As mulheres, nos EUA, já recebem 48% dos bacharelados em matemática, mas ainda estão atrás em física

AP,

24 de julho de 2008 | 18h18

No maior estudo já realizado sobre o assunto, as garotas se mostraram à altura dos garotos no aprendizado de matemática em todas as séries escolares, do segundo ano primário à terceira série do ensino médio.
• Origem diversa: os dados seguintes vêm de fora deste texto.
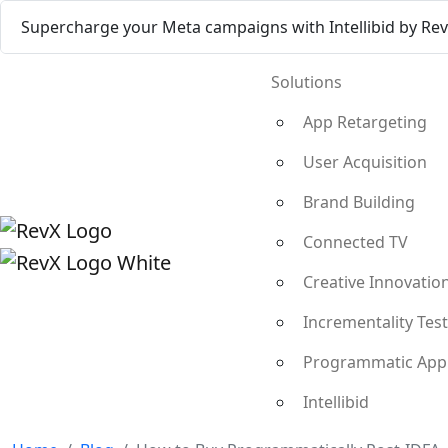
Supercharge your Meta campaigns with Intellibid by Re
Solutions
App Retargeting
User Acquisition
Brand Building
Connected TV
Creative Innovatio
Incrementality Tes
Programmatic App
Intellibid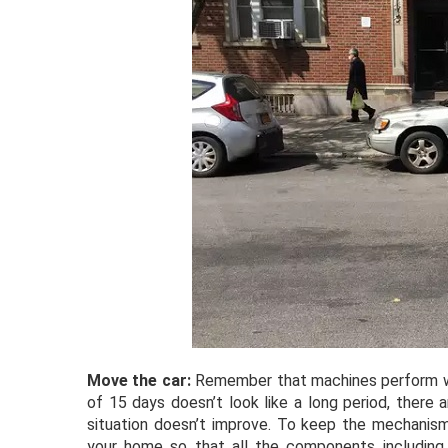
Move the car:
Remember that machines perform wel
of 15 days doesn’t look like a long period, there
situation doesn’t improve. To keep the mechanism
your home so that all the components including 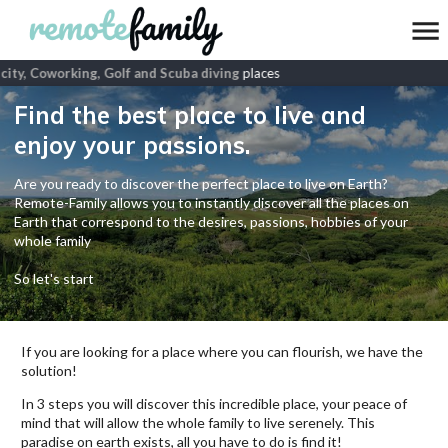
ity, Coworking, Golf and Scuba diving
places
Find the best place to live and
enjoy your passions.
Are you ready to discover the perfect place to live on Earth?
Remote-Family allows you to instantly discover all the places on
Earth that correspond to the desires, passions, hobbies of your
whole family
So let's start
If you are looking for a place where you can flourish, we have the
solution!
In 3 steps you will discover this incredible place, your peace of
mind that will allow the whole family to live serenely. This
paradise on earth exists, all you have to do is find it!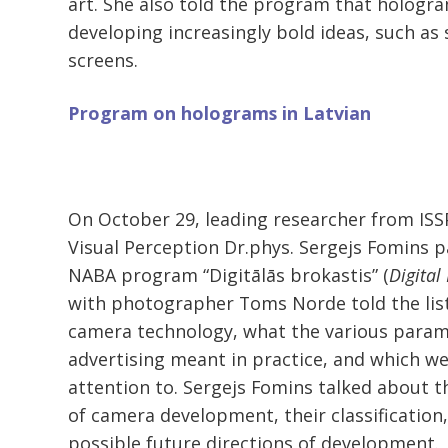
art. She also told the program that hologr
developing increasingly bold ideas, such as
screens.
Program on holograms in Latvian
On October 29, leading researcher from ISS
Visual Perception Dr.phys. Sergejs Fomins p
NABA program “Digitālās brokastis” (
Digital
with photographer Toms Norde told the lis
camera technology, what the various param
advertising meant in practice, and which w
attention to. Sergejs Fomins talked about t
of camera development, their classification,
possible future directions of development.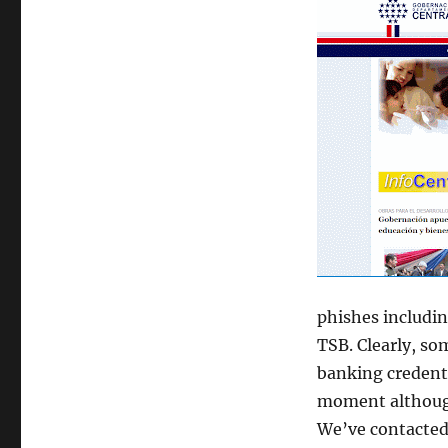
phishes includin
TSB. Clearly, so
banking credenti
moment although
We’ve contacted 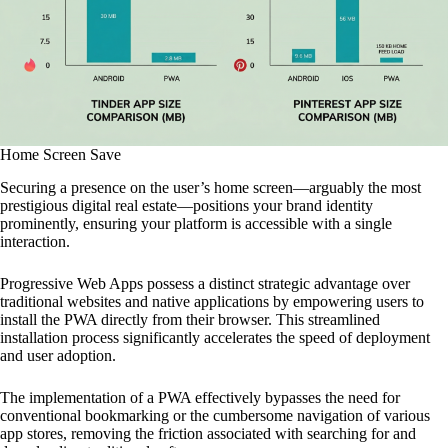
Home Screen Save
Securing a presence on the user’s home screen—arguably the most
prestigious digital real estate—positions your brand identity
prominently, ensuring your platform is accessible with a single
interaction.
Progressive Web Apps possess a distinct strategic advantage over
traditional websites and native applications by empowering users to
install the PWA directly from their browser. This streamlined
installation process significantly accelerates the speed of deployment
and user adoption.
The implementation of a PWA effectively bypasses the need for
conventional bookmarking or the cumbersome navigation of various
app stores, removing the friction associated with searching for and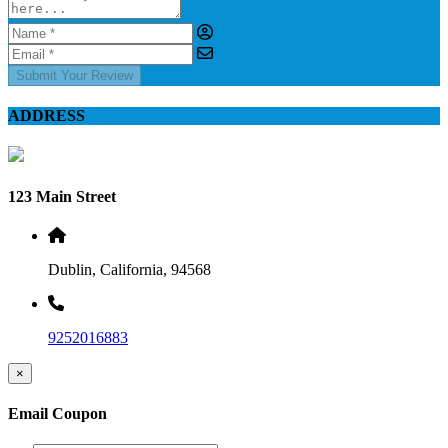
Submit Your Review
ADDRESS
123 Main Street
Dublin, California, 94568
9252016883
×
Email Coupon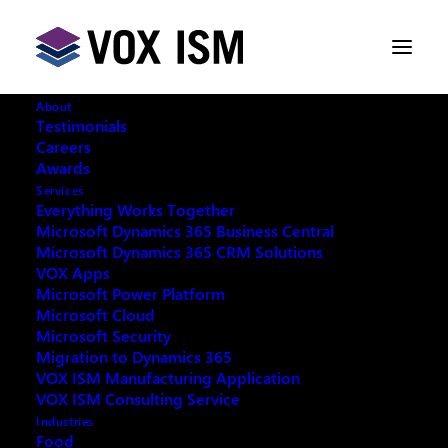
About
Testimonials
Careers
Awards
Services
Everything Works Together
Microsoft Dynamics 365 Business Central
Microsoft Dynamics 365 CRM Solutions
VOX Apps
Microsoft Power Platform
Microsoft Cloud
Microsoft Security
Migration to Dynamics 365
VOX ISM Manufacturing Application
VOX ISM Consulting Service
Industries
This event has passed.
Food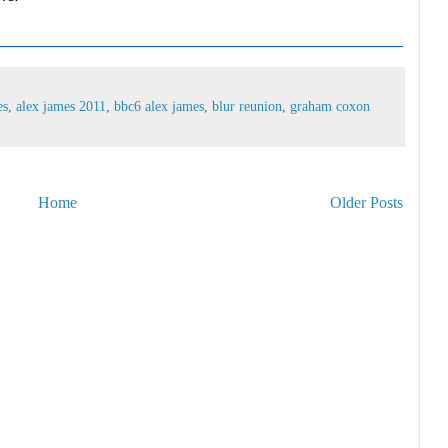
es
,
alex james 2011
,
bbc6 alex james
,
blur reunion
,
graham coxon
Home
Older Posts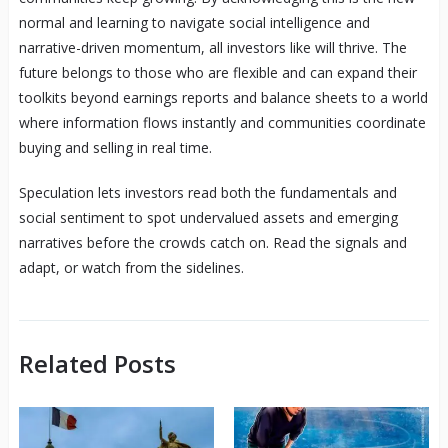
normal and learning to navigate social intelligence and
narrative-driven momentum, all investors like will thrive. The
future belongs to those who are flexible and can expand their
toolkits beyond earnings reports and balance sheets to a world
where information flows instantly and communities coordinate
buying and selling in real time.
Speculation lets investors read both the fundamentals and
social sentiment to spot undervalued assets and emerging
narratives before the crowds catch on. Read the signals and
adapt, or watch from the sidelines.
Related Posts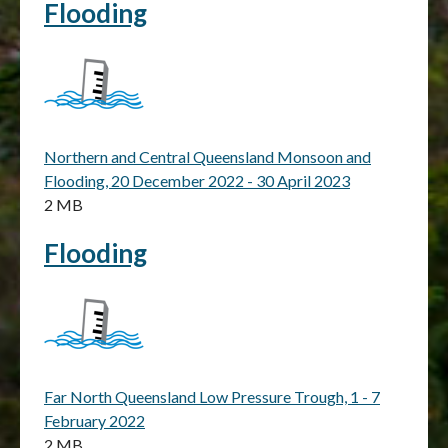
Flooding
Northern and Central Queensland Monsoon and
Flooding, 20 December 2022 - 30 April 2023
2 MB
Flooding
Far North Queensland Low Pressure Trough, 1 - 7
February 2022
2 MB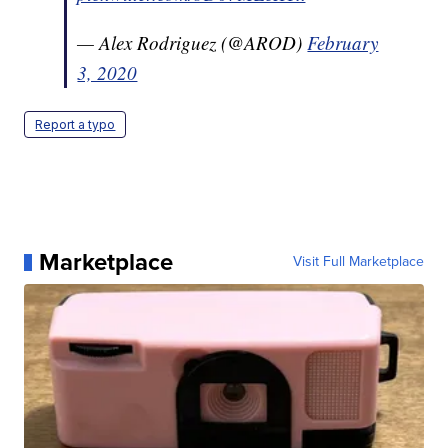
— Alex Rodriguez (@AROD)
February
3, 2020
Report a typo
Marketplace
Visit Full Marketplace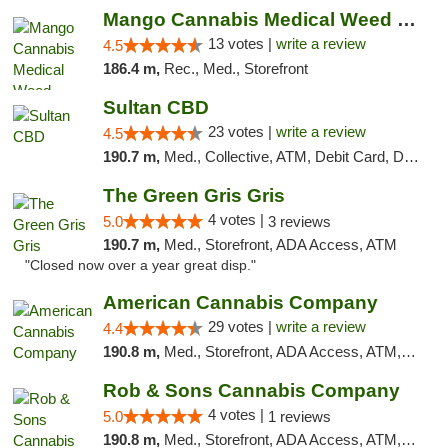
Mango Cannabis Medical Weed Dispensary Norman
13 votes |
write a review
4.5
186.4 m,
Rec., Med., Storefront
Sultan CBD
23 votes |
write a review
4.5
190.7 m,
Med., Collective, ATM, Debit Card, Delivery
The Green Gris Gris
4 votes |
5.0
3 reviews
190.7 m,
Med., Storefront, ADA Access, ATM
"Closed now over a year great disp."
American Cannabis Company
29 votes |
write a review
4.4
190.8 m,
Med., Storefront, ADA Access, ATM, Debit Card, Delivery, Pickup
Rob & Sons Cannabis Company
4 votes |
5.0
1 reviews
190.8 m,
Med., Storefront, ADA Access, ATM, Debit Card, Pickup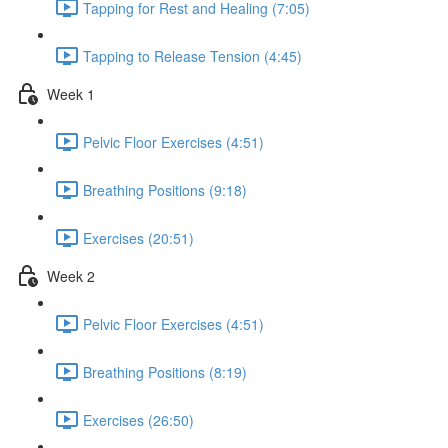
Tapping for Rest and Healing (7:05)
Tapping to Release Tension (4:45)
Week 1
Pelvic Floor Exercises (4:51)
Breathing Positions (9:18)
Exercises (20:51)
Week 2
Pelvic Floor Exercises (4:51)
Breathing Positions (8:19)
Exercises (26:50)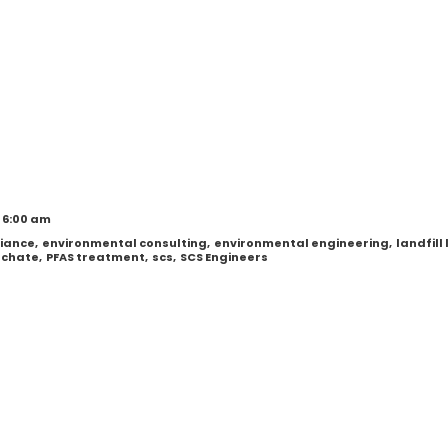
 6:00 am
iance
,
environmental consulting
,
environmental engineering
,
landfill
eachate
,
PFAS treatment
,
scs
,
SCS Engineers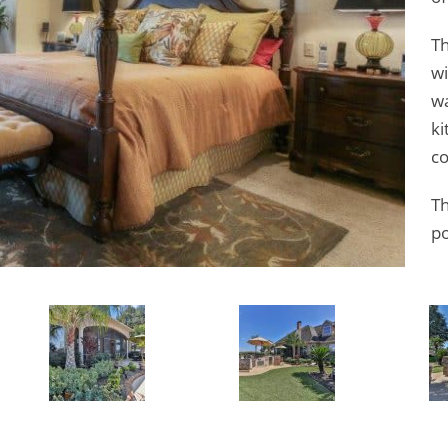
Th
wi
wa
ki
co
Th
po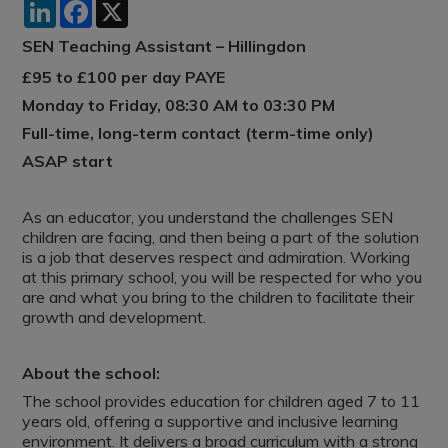
LinkedIn
Facebook
X
SEN Teaching Assistant – Hillingdon
£95 to £100 per day PAYE
Monday to Friday, 08:30 AM to 03:30 PM
Full-time, long-term contact (term-time only)
ASAP start
As an educator, you understand the challenges SEN
children are facing, and then being a part of the solution
is a job that deserves respect and admiration. Working
at this primary school, you will be respected for who you
are and what you bring to the children to facilitate their
growth and development.
About the school:
The school provides education for children aged 7 to 11
years old, offering a supportive and inclusive learning
environment. It delivers a broad curriculum with a strong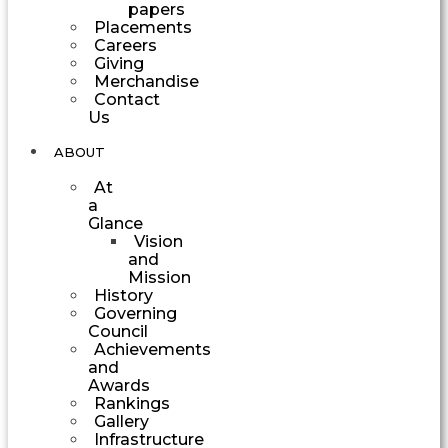
papers
Placements
Careers
Giving
Merchandise
Contact
Us
ABOUT
At
a
Glance
Vision
and
Mission
History
Governing
Council
Achievements
and
Awards
Rankings
Gallery
Infrastructure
A pesquisa foi publicada na revista Science.   pais e professores seguem imaginando que meninos são melhores em matemática, disse a pesquisadora Janet Hyde, da Universidade de Wisconsin-Madison, que liderou o estudo. E as meninas que crescem acreditando nisso acabam evitando as aulas da disciplina. "Isso mantém meninas e mulheres afastadas de diversas carreiras, particularmente de alto prestígio e lucrativas, em ciência e tecnologia", disse Hyde. O que está mudando, mas devagar.   As mulheres, nos Estados Unidos, já recebem 48% dos bacharelados em matemática, mas ainda estão bem atrás em física e engenharia.   Mas no ensino primário e médio, as meninas já alcançaram os meninos. Os pesquisadores atribuem o fato ao aumento no número de garotas que se matriculam em aulas de matemática avançada, como cálculo.   Janet e colegas observaram as provas de matemática exigidas pela lei educacional Nenhuma Criança Deixada para Trás, que vigora nos EUA desde 2002. Dez Estados americanos forneceram dados estatísticos suficientes para permitir uma revisão das notas por sexo, permitindo a comparação da performance de mais de 7 milhões de crianças.   O trabalho não encontrou diferenças entre as notas de meninos e meninas, nem mesmo no ensino médio. Estudos de 20 anos atrás mostravam talentos iguais no ensino fundamental, mas as meninas se saíam pior a partir do ensino médio.   O estereótipo de que meninos levam mais jeito para matemática foi alimentado, em parte, pela idéia de que diferenças biológicas afetam o estilo de aprendizado das crianças de um e de outro sexo. A questão é polêmica: em 2005, o reitor da Universidade Harvard caiu depois de pôr em dúvida a "aptidão intrínseca" das mulheres para lidar com ciência e matemática avançadas.